### About this exercise
The answer is the full set of records, given again exactly and without images.

Saved entries
----------

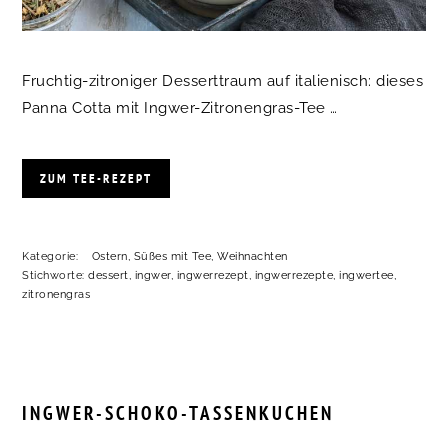
Fruchtig-zitroniger Desserttraum auf italienisch: dieses
Panna Cotta mit Ingwer-Zitronengras-Tee …
ZUM TEE-REZEPT
Kategorie:
Ostern
,
Süßes mit Tee
,
Weihnachten
Stichworte:
dessert
,
ingwer
,
ingwerrezept
,
ingwerrezepte
,
ingwertee
,
zitronengras
INGWER-SCHOKO-TASSENKUCHEN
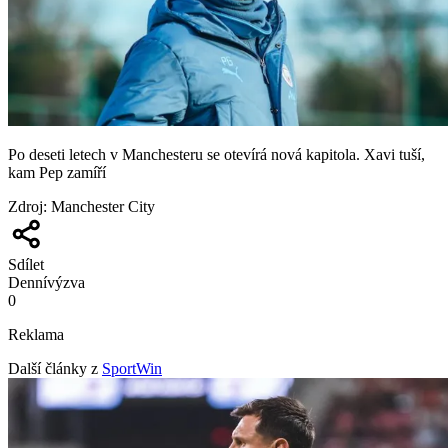
Po deseti letech v Manchesteru se otevírá nová kapitola. Xavi tuší,
kam Pep zamíří
Zdroj
:
Manchester City
Sdílet
Denní
výzva
0
Reklama
Další články z
SportWin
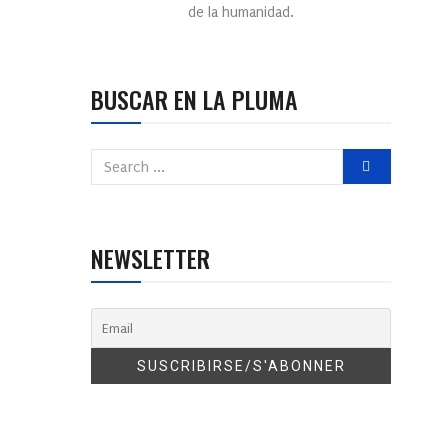
de la humanidad.
BUSCAR EN LA PLUMA
NEWSLETTER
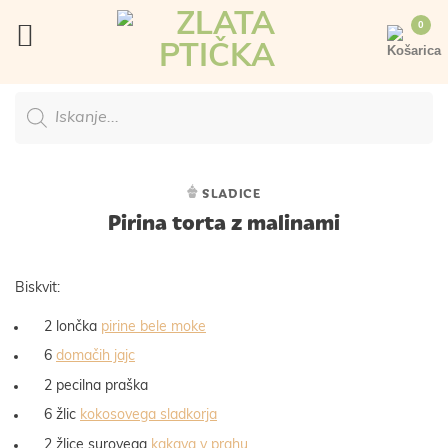
Skoči
na
vsebino
Products
search
SLADICE
Pirina torta z malinami
Biskvit:
2 lončka
pirine bele moke
6
domačih jajc
2 pecilna praška
6 žlic
kokosovega sladkorja
2 žlice surovega
kakava v prahu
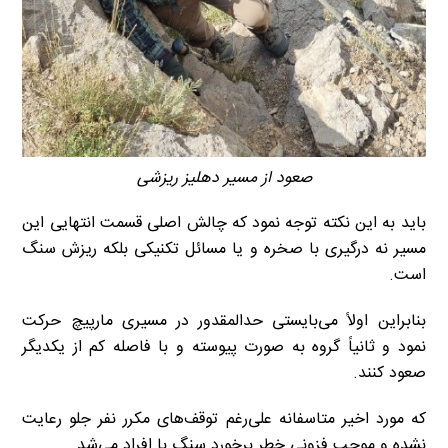
صعود از مسیر دهلیز ریزشی
باید به این نکته توجه نمود که چالش اصلی قسمت انتهایی این
مسیر نه درگیری با صخره و یا مسائل تکنیکی بلکه ریزش سنگ
است.
بنابراین اولاً می‌بایستی حدالمقدور در مسیری مارپیچ حرکت
نمود و ثانیاً گروه به صورت پیوسته و با فاصله کم از یکدیگر
صعود کنند.
که مورد اخیر متاسفانه علی‌رغم توقف‌های مکرر نفر جلو رعایت
نشده و موجب فزونی خطر برخورد سنگ با افراد می‌شد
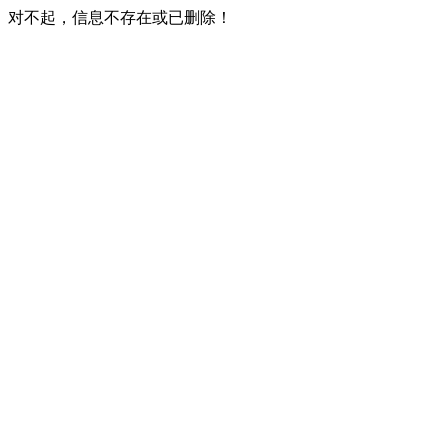
对不起，信息不存在或已删除！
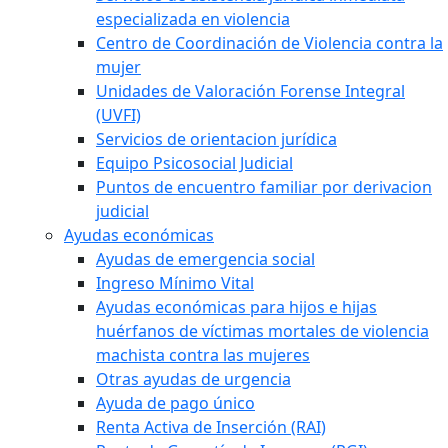
especializada en violencia
Centro de Coordinación de Violencia contra la
mujer
Unidades de Valoración Forense Integral
(UVFI)
Servicios de orientacion jurídica
Equipo Psicosocial Judicial
Puntos de encuentro familiar por derivacion
judicial
Ayudas económicas
Ayudas de emergencia social
Ingreso Mínimo Vital
Ayudas económicas para hijos e hijas
huérfanos de víctimas mortales de violencia
machista contra las mujeres
Otras ayudas de urgencia
Ayuda de pago único
Renta Activa de Inserción (RAI)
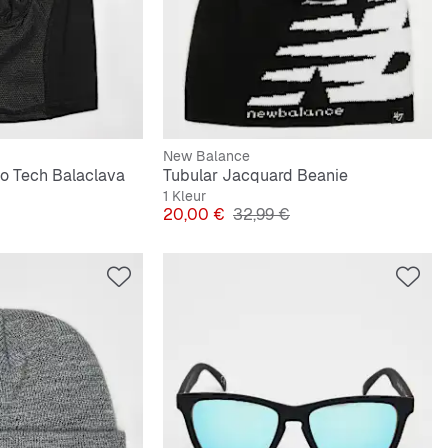
New Balance
o Tech Balaclava
Tubular Jacquard Beanie
1 Kleur
e Prijs
Prijs
Originele Prijs
20,00 €
32,99 €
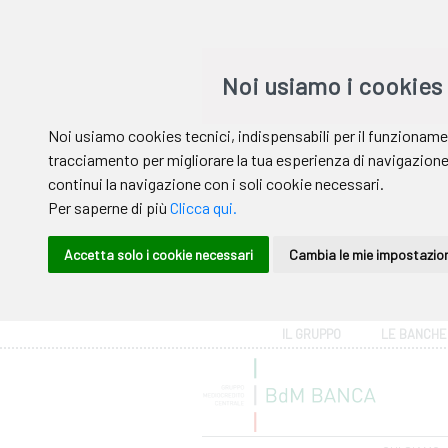
Area riservata
IL GRUPPO
LE BANCHE
Help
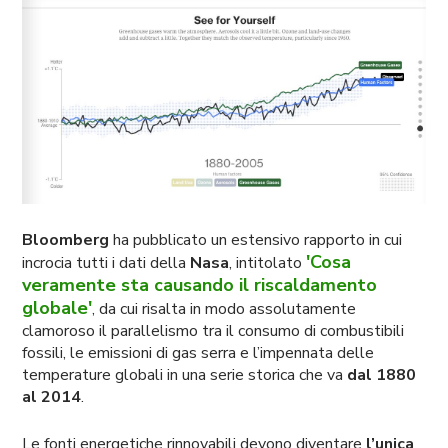
Bloomberg
ha pubblicato un estensivo rapporto in cui
'Cosa
incrocia tutti i dati della
Nasa
, intitolato
veramente sta causando il riscaldamento
globale'
, da cui risalta in modo assolutamente
clamoroso il parallelismo tra il consumo di combustibili
fossili, le emissioni di gas serra e l’impennata delle
temperature globali in una serie storica che va
dal 1880
al 2014
.
Le fonti energetiche rinnovabili devono diventare
l’unica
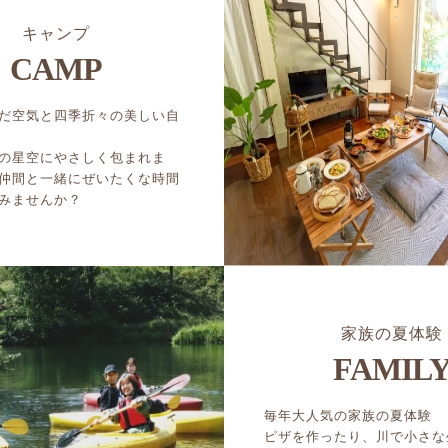
キャンプ
CAMP
だ空気と四季折々の美しい自
の星空にやさしく包まれま
仲間と一緒にぜいたくな時間
みませんか？
家族の夏体験
FAMIL
毎年大人気の家族の夏体験
ピザを作ったり、川で小さな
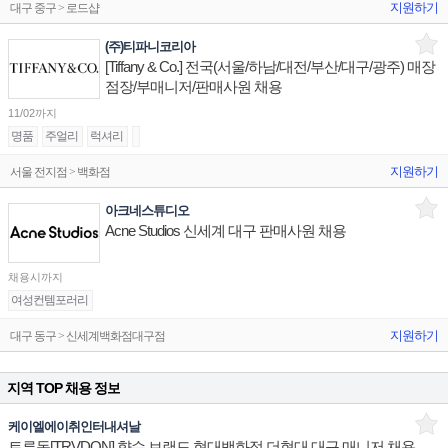
지원하기
대구 중구 > 로드샵
(주)티파니코리아
[Tiffany & Co.] 전국(서울/하남/대전/부산/대구/광주) 매장
점장/부매니저/판매사원 채용
11/02까지
명품
주얼리
럭셔리
지원하기
서울 전지점 > 백화점
아크네스튜디오
Acne Studios 신세계 대구 판매사원 채용
채용시까지
여성컨템포러리
지원하기
대구 동구 > 신세계백화점대구점
지역 TOP 채용 정보
케이엘에이취인터내셔날
트루동[TRVDON] 향수 브랜드 현대백화점 더현대 대구 매니저 채용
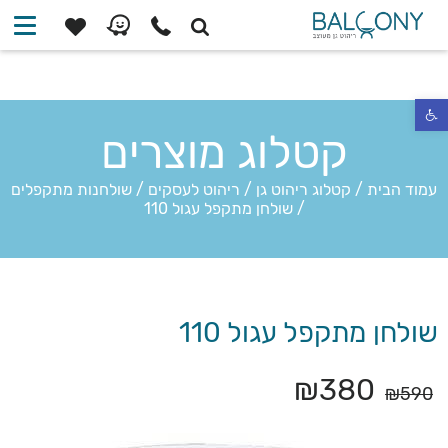
פתח סרגל נגישות
קטלוג מוצרים
עמוד הבית
/
קטלוג ריהוט גן
/
ריהוט לעסקים
/
שולחנות מתקפלים
/
שולחן מתקפל עגול 110
שולחן מתקפל עגול 110
₪
380
₪
590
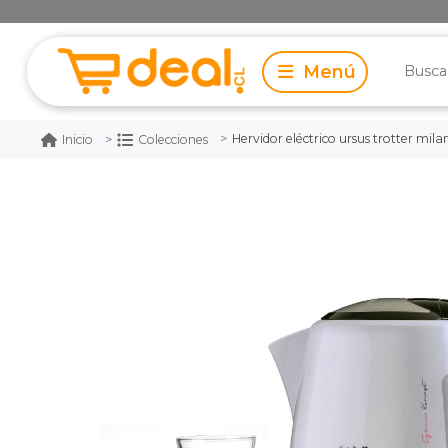
Hervidor eléctrico ursus trotter mila
Inicio
Colecciones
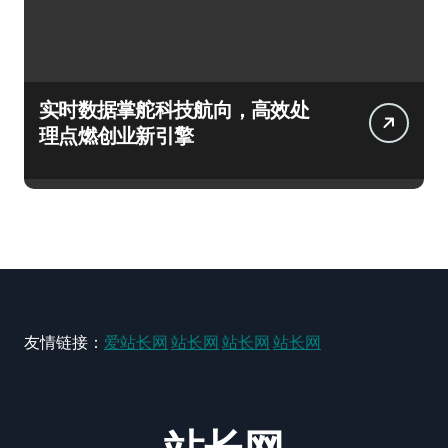
实时数据掌舵科技航向，高效处
理点燃创业新引擎
友情链接：
爱站长网
站长网
站长网
站长网
站长网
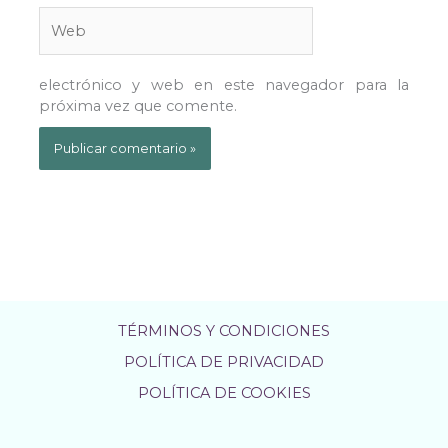
Web
electrónico y web en este navegador para la
próxima vez que comente.
TÉRMINOS Y CONDICIONES
POLÍTICA DE PRIVACIDAD
POLÍTICA DE COOKIES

----------

### Your response
Fruchtig-zitroniger Desserttraum auf italienisch: dieses
Panna Cotta mit Ingwer-Zitronengras-Tee …
ZUM TEE-REZEPT
Kategorie:
Ostern
,
Süßes mit Tee
,
Weihnachten
Stichworte:
dessert
,
ingwer
,
ingwerrezept
,
ingwerrezepte
,
ingwertee
,
zitronengras
INGWER-SCHOKO-TASSENKUCHEN
Po deseti letech v Manchesteru se otevírá nová kapitola. Xavi tuší,
kam Pep zamíří
Zdroj
:
Manchester City
Sdílet
Denní
výzva
0
Reklama
Další články z
SportWin
de la humanidad.
BUSCAR EN LA PLUMA
NEWSLETTER
Skoči
na
vsebino
Products
search
SLADICE
Pirina torta z malinami
Biskvit:
2 lončka
pirine bele moke
6
domačih jajc
2 pecilna praška
6 žlic
kokosovega sladkorja
2 žlice surovega
kakava v prahu
صعود از مسیر دهلیز ریزشی
باید به این نکته توجه نمود که چالش اصلی قسمت انتهایی این
مسیر نه درگیری با صخره و یا مسائل تکنیکی بلکه ریزش سنگ
است.
بنابراین اولاً می‌بایستی حدالمقدور در مسیری مارپیچ حرکت
نمود و ثانیاً گروه به صورت پیوسته و با فاصله کم از یکدیگر
صعود کنند.
که مورد اخیر متاسفانه علی‌رغم توقف‌های مکرر نفر جلو رعایت
نشده و موجب فزونی خطر برخورد سنگ با افراد می‌شد
对不起，信息不存在或已删除！
especializada en violencia
Centro de Coordinación de Violencia contra la
mujer
Unidades de Valoración Forense Integral
(UVFI)
Servicios de orientacion jurídica
Equipo Psicosocial Judicial
Puntos de encuentro familiar por derivacion
judicial
Ayudas económicas
Ayudas de emergencia social
Ingreso Mínimo Vital
Ayudas económicas para hijos e hijas
huérfanos de víctimas mortales de violencia
machista contra las mujeres
Otras ayudas de urgencia
Ayuda de pago único
Renta Activa de Inserción (RAI)
New Balance
o Tech Balaclava
Tubular Jacquard Beanie
1 Kleur
e Prijs
Prijs
Originele Prijs
20,00 €
32,99 €
Area riservata
IL GRUPPO
LE BANCHE
Help
Bloomberg
ha pubblicato un estensivo rapporto in cui
'Cosa
incrocia tutti i dati della
Nasa
, intitolato
veramente sta causando il riscaldamento
globale'
, da cui risalta in modo assolutamente
clamoroso il parallelismo tra il consumo di combustibili
fossili, le emissioni di gas serra e l’impennata delle
temperature globali in una serie storica che va
dal 1880
al 2014
.
Le fonti energetiche rinnovabili devono diventare
l’unica
キャンプ
CAMP
だ空気と四季折々の美しい自
の星空にやさしく包まれま
仲間と一緒にぜいたくな時間
みませんか？
家族の夏体験
FAMIL
毎年大人気の家族の夏体験
ピザを作ったり、川で小さな
지원하기
대구 중구 > 로드샵
(주)티파니코리아
[Tiffany & Co.] 전국(서울/하남/대전/부산/대구/광주) 매장
점장/부매니저/판매사원 채용
11/02까지
명품
주얼리
럭셔리
지원하기
서울 전지점 > 백화점
아크네스튜디오
Acne Studios 신세계 대구 판매사원 채용
채용시까지
여성컨템포러리
지원하기
대구 동구 > 신세계백화점대구점
지역 TOP 채용 정보
케이엘에이취인터내셔날
트루동[TRVDON] 향수 브랜드 현대백화점 더현대 대구 매니저 채용
פתח סרגל נגישות
קטלוג מוצרים
עמוד הבית
/
קטלוג ריהוט גן
/
ריהוט לעסקים
/
שולחנות מתקפלים
/
שולחן מתקפל עגול 110
שולחן מתקפל עגול 110
₪
380
₪
590
Hervidor eléctrico ursus trotter mila
Inicio
Colecciones
实时数据掌舵科技航向，高效处
理点燃创业新引擎
友情链接：
爱站长网
站长网
站长网
站长网
站长网
Web
electrónico y web en este navegador para la
próxima vez que comente.
TÉRMINOS Y CONDICIONES
POLÍTICA DE PRIVACIDAD
POLÍTICA DE COOKIES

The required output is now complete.